I'm assuming that if you are visiting this little corner of the web, you are at least somewhat interested in my plight and wondering just what the hell I'm doing.
I'm hip.
I am 57 years old, soon to be 58. I have been mostly unemployed since mid-April 2004. I've had a few small contract positions but they have been limited duration and small pay. During this period I have lived outside Tampa, FL and San Antonio, TX and am now back outside Tampa again. Each day, I check the jobs on Monster, HotJobs, and Craig's List. I don't even bother to apply if I don't think I'm at least a 90% match for the stated job requirements.
Here's part of my problem. I do have a couple of holes in my skill set. Although I have a Computer Science degree, I realized very early on that I did not have the patience and skills to be a programmer. The vast majority of Software Quality Assurance positions are looking for a "QA Programmer" or Automated Tester experience. I have had some training with one of the auto testing tools (SilkTest), but have not actually used it in real life (other than reviewing runs for regression testing). Another problem I have is because of the work I've done for various state and local government social service applications, I have not had much access to the most commonly used development tool sets such as Mercury and Rational. What little access I have had with them has been quite useful but few social service agencies have the funds to purchase the tools. Frequently, I joined a project as it was within a couple of months of starting formal testing with the instructions of "You're running the testing of this. We don't have a test plan, here's a document that is the closest thing we have to a requirements document. We don't have any defect tracking and oh yeah, testing starts next week. Have fun!"
My strengths are in Process/Procedure QA and manual testing. But those strengths can also be weaknesses. When it comes to enforcing Policies and Procedures, I am a very black and white person.
This is what you say you are doing. Show me the evidence that you are doing this then show me the evidence that it works effectively.
A lot of firms say they believe in a strong Quality Assurance program but then, unfortunately for the reputation of the QA department, they find folks that can be steam rolled and place them in QA. This leads to another one of my problems. I can be a real pain in the a**. I have worked on a lot of programs where management at various levels did not appreciate being told bad news. My work career has spanned from direct federal employment as part of Defense Contracts Administration Services (DCAS) through working as a support contractor on various DoD projects to an "independent QA" attached to a development team to QA and Independent Validation & Verification (IV&V) contractor for State and Local government social service organizations. There have been multiple projects, where I was a QA or IV&V contractor monitoring the development work done by another contractor. In most of these, I was required to provide reports to the program office on the progress of the application under development and recommend whether the application was ready to be formally rolled out to the user community. At least twice, I and my management reported that the application should not roll out on the then current schedule and explained the problems and the impact. Both times, we were overruled (since both times, the application had already had a failed roll out so the project manager was under both schedule and funding pressure to get something out the door). After being overruled in these projects, I was moved on to other projects. Both times the projects were rolled out on the original schedule. Both times, the application had to be pulled back within a month after fielding as everything we had said would go wrong did go wrong and became headlines in the local newspapers.

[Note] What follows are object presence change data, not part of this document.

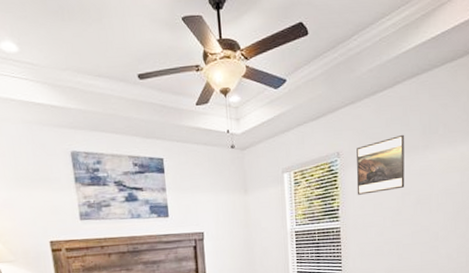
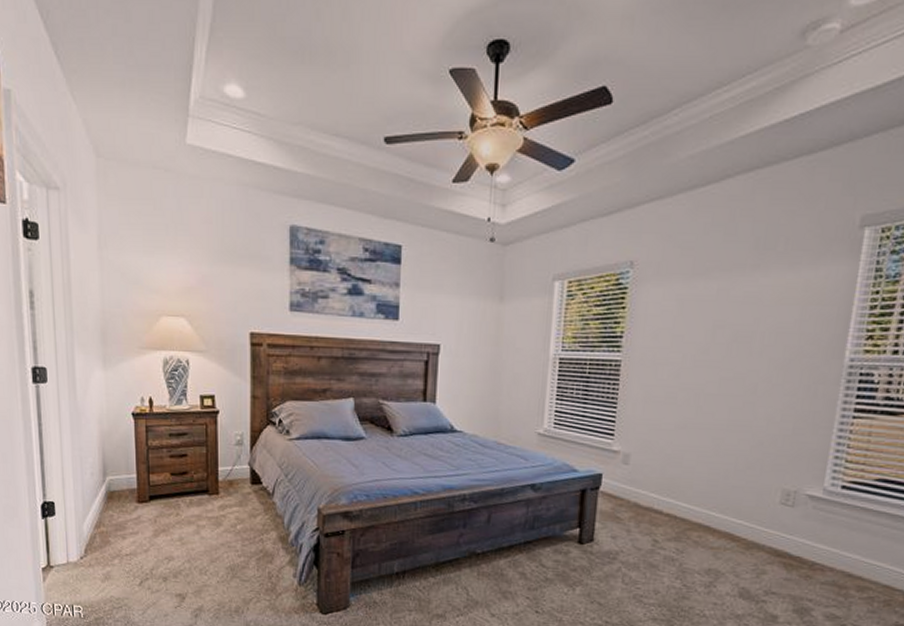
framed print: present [356,134,405,195] -> none [650,246,727,321]

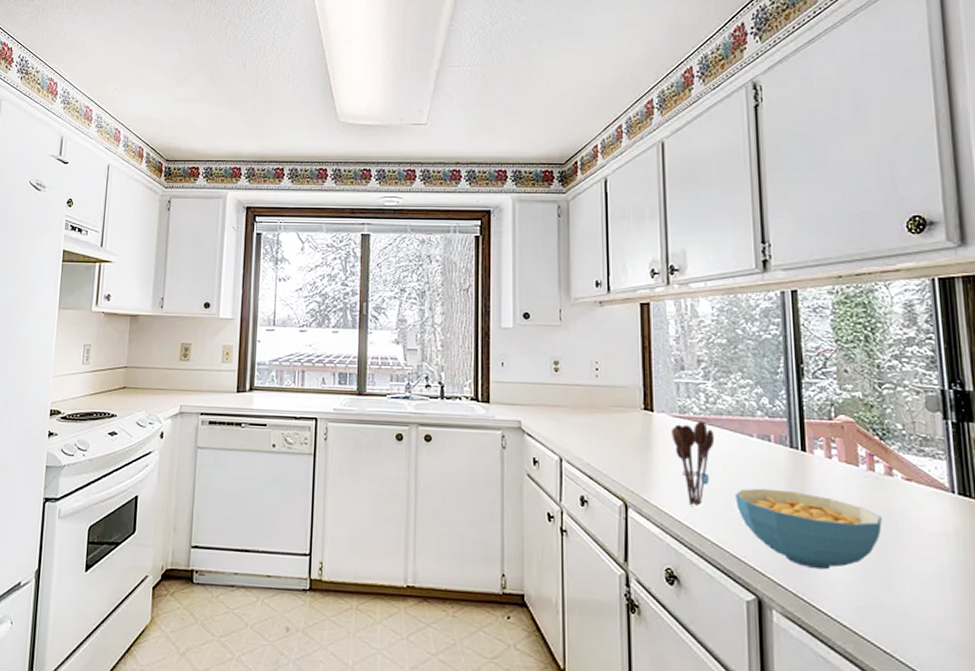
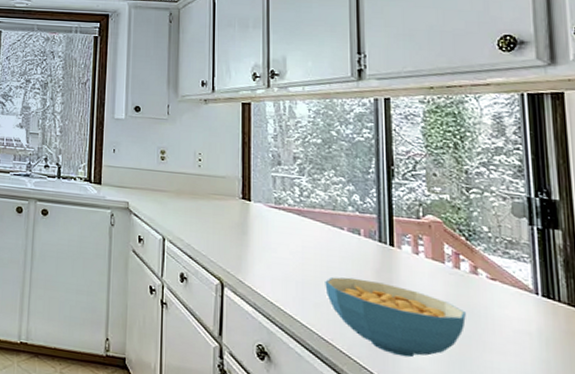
utensil holder: present [671,420,715,506] -> none [267,212,308,290]

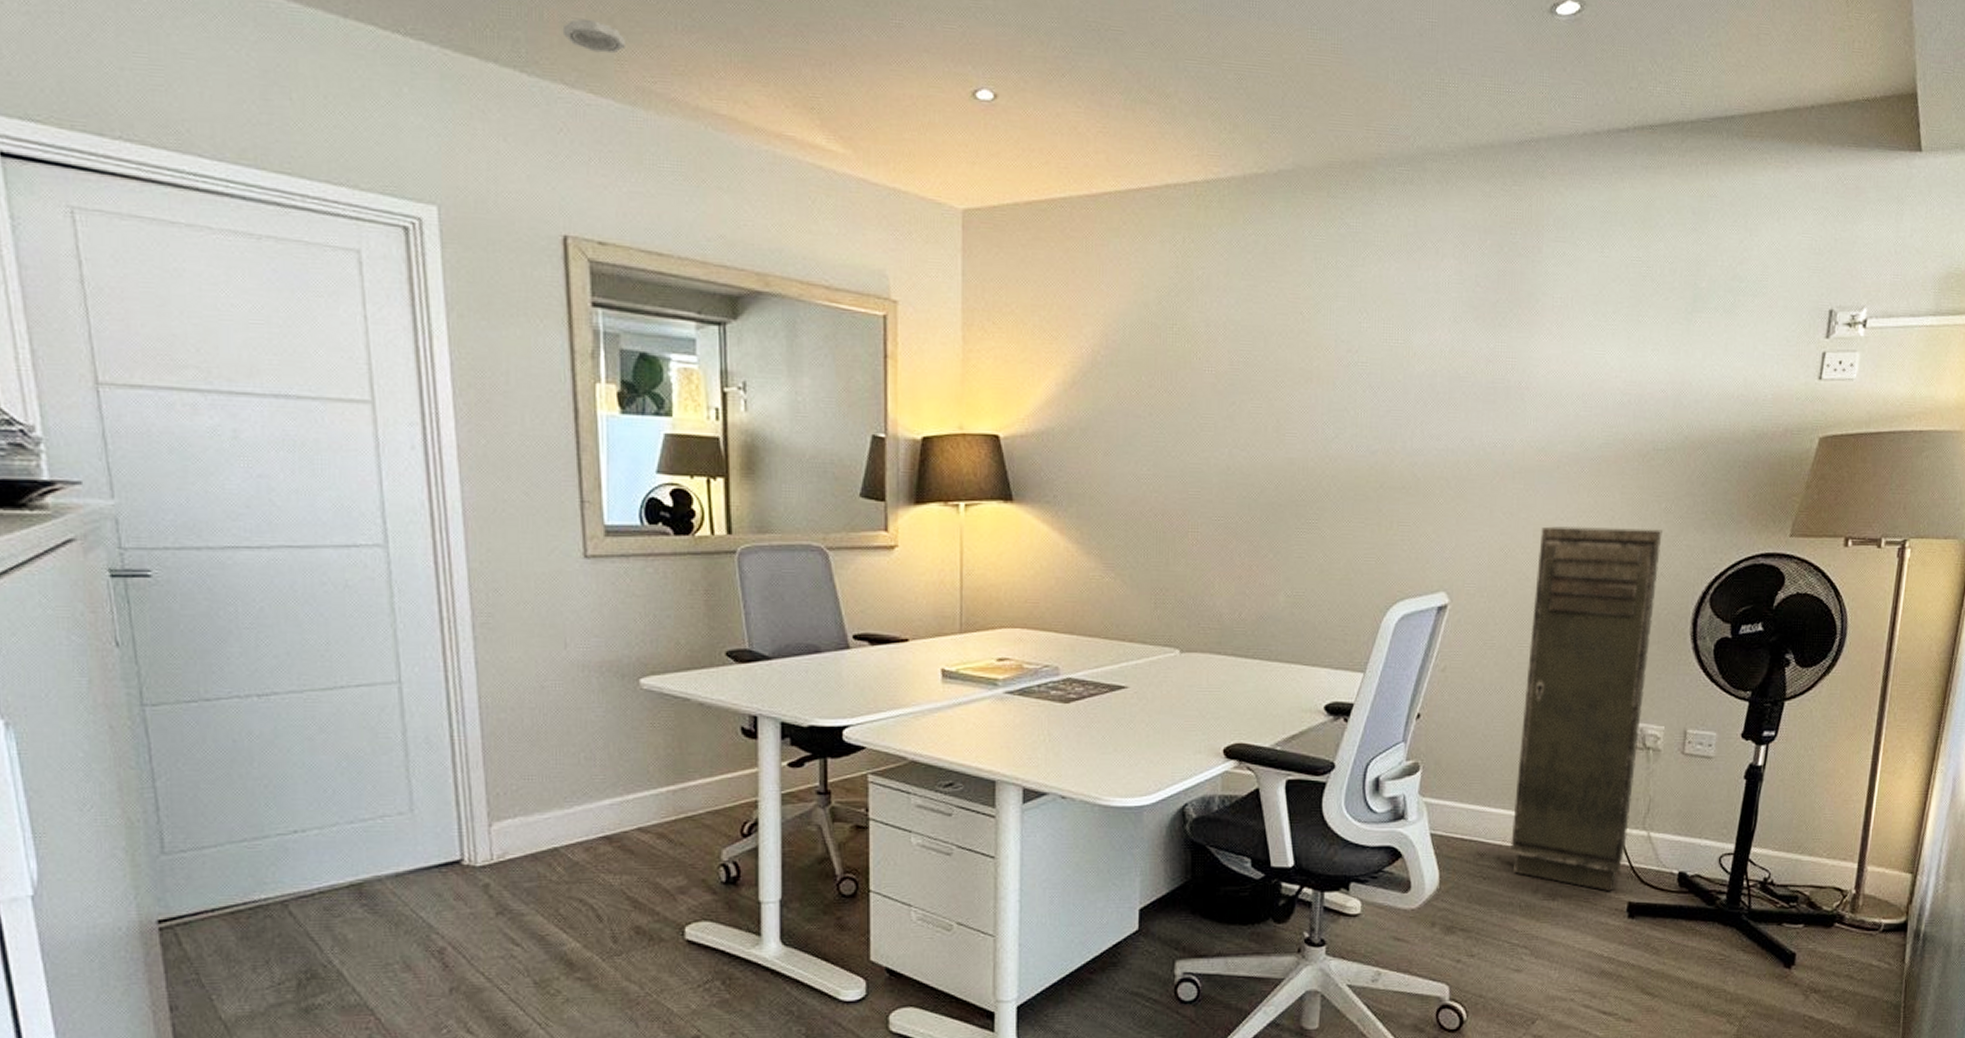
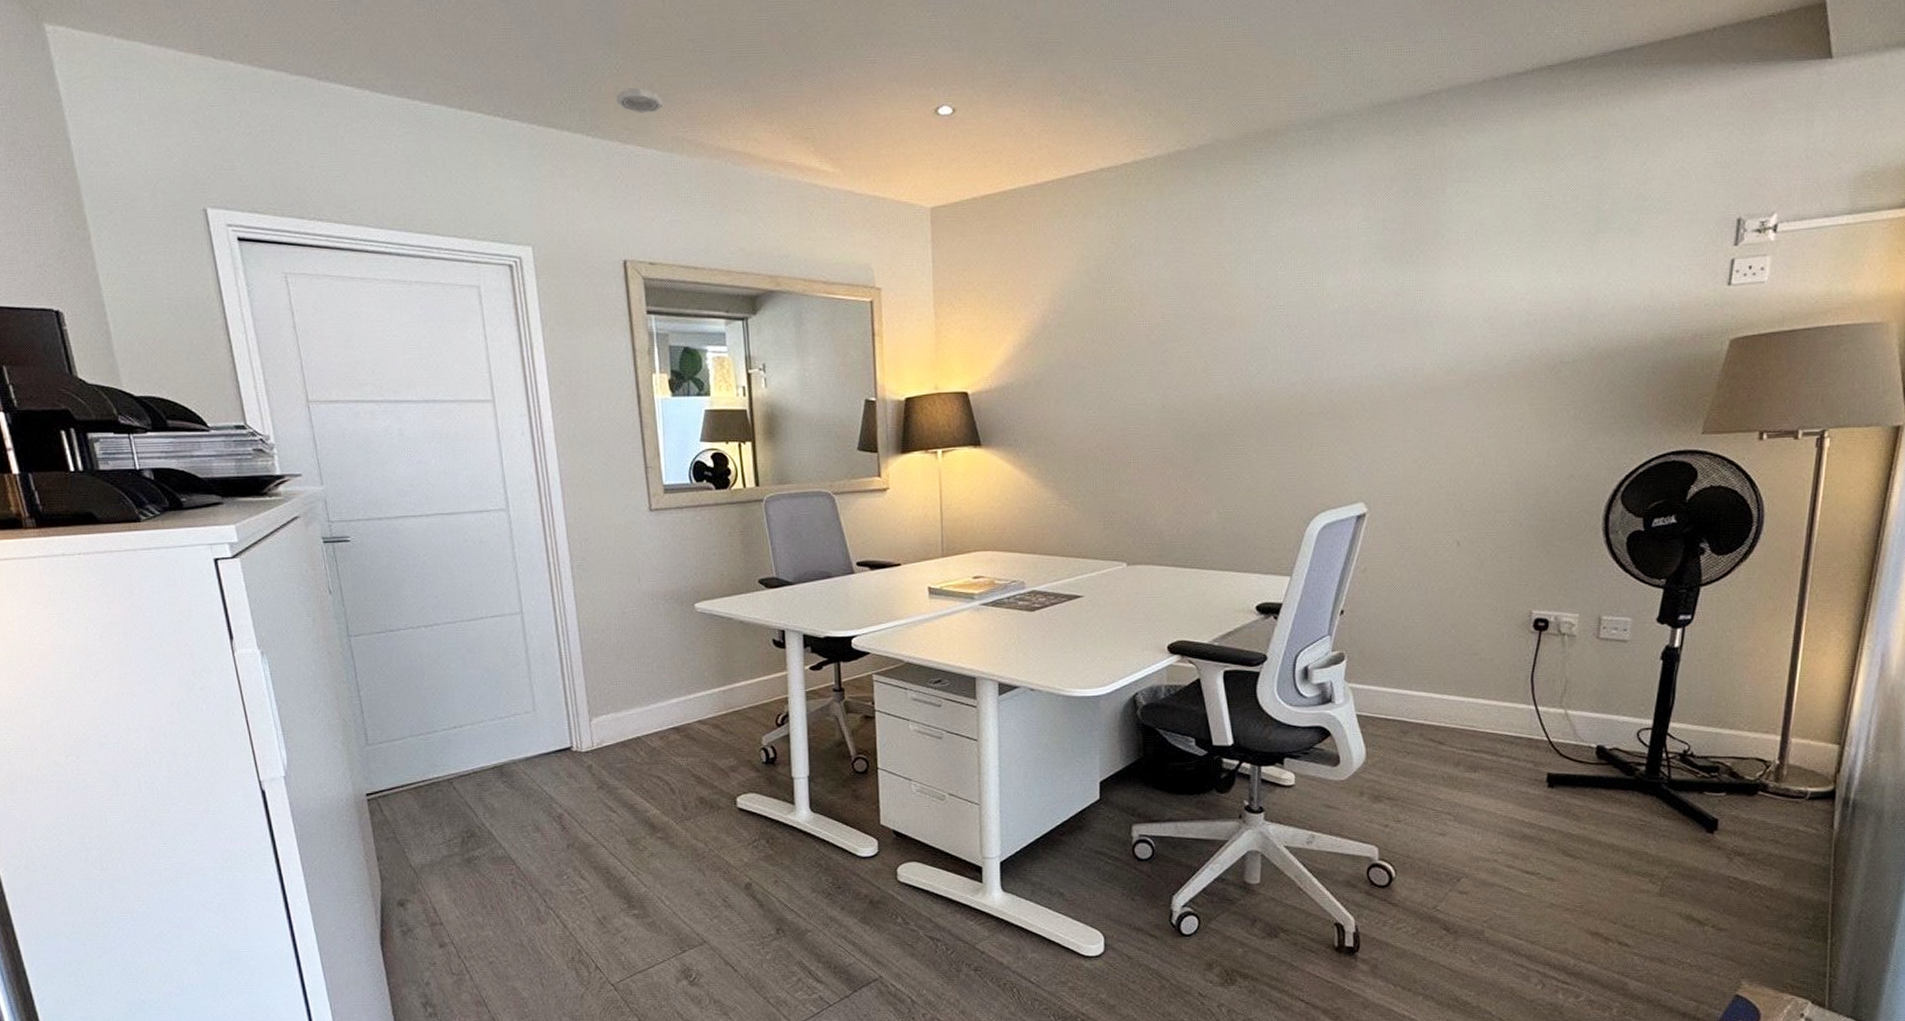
storage cabinet: present [1510,526,1662,892] -> none [1432,435,1572,764]

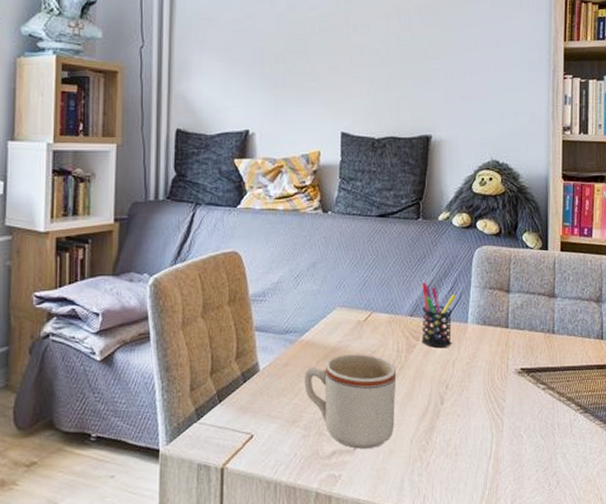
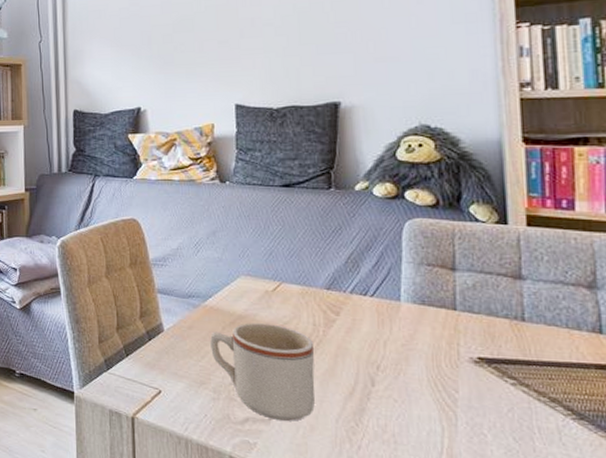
pen holder: present [421,282,457,347] -> none [339,255,384,325]

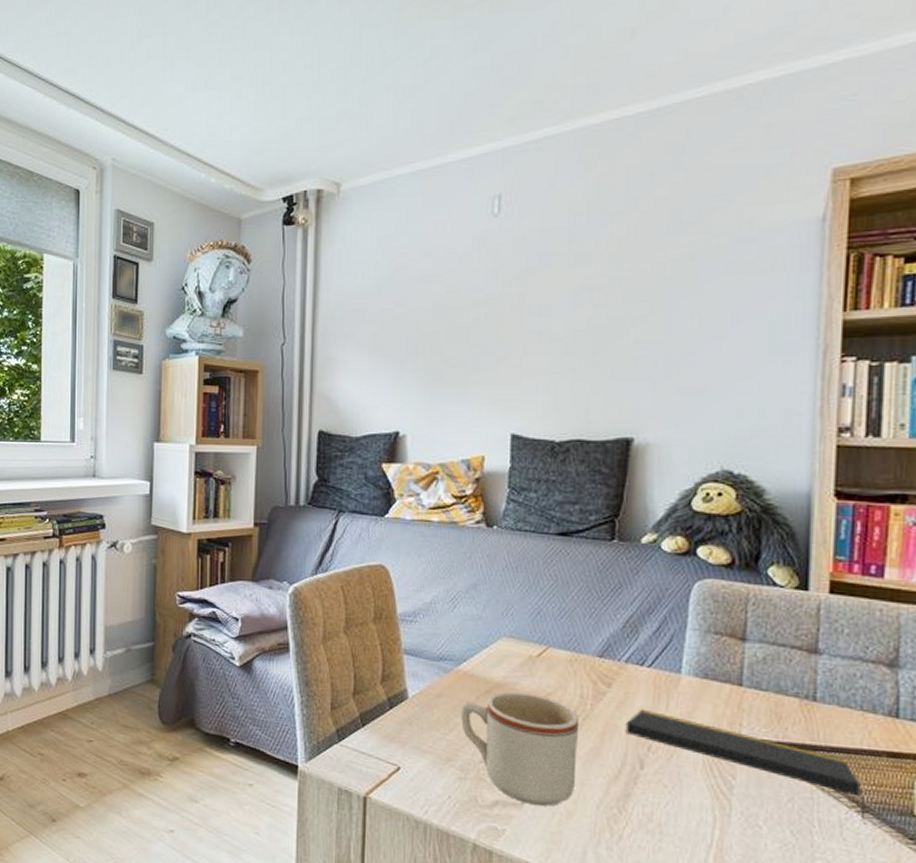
notepad: none [355,333,582,431] -> present [625,709,866,825]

During the past few years, I've had a number of job interviews that I thought went well then was told later "Well, you are very strong on QA with some knowledge of [Telephony/Medical Services/Social Services/whatever] but we decided to go with this other person who had a little QA experience but a lot more [Telephony/Medical Services/Social Services/whatever]." As someone who does consider himself a professional in quality assurance, I find that insulting to me and my profession but this goes back to the lack of respect often shown for QA.
So, I'm dealing with problems of all sorts, some self-inflicted, some because of my personality, and some totally out of my control (like other folks' built in biases). And I haven't even touched on the impact of off-shoring.
So this is where I am today and part of the impulse to create a Facebook group. There are a lot of other folks in similar situations to me, a little older, maybe even a little wiser, hit by the economy, and the corporate urge to down-size or off shore. With a little bit of luck, I can raise the awareness of this issue in a way that might make some folks laugh but get the message.
So thanks for listening and please do stop by again. I promise not all the posts will be quite this serious.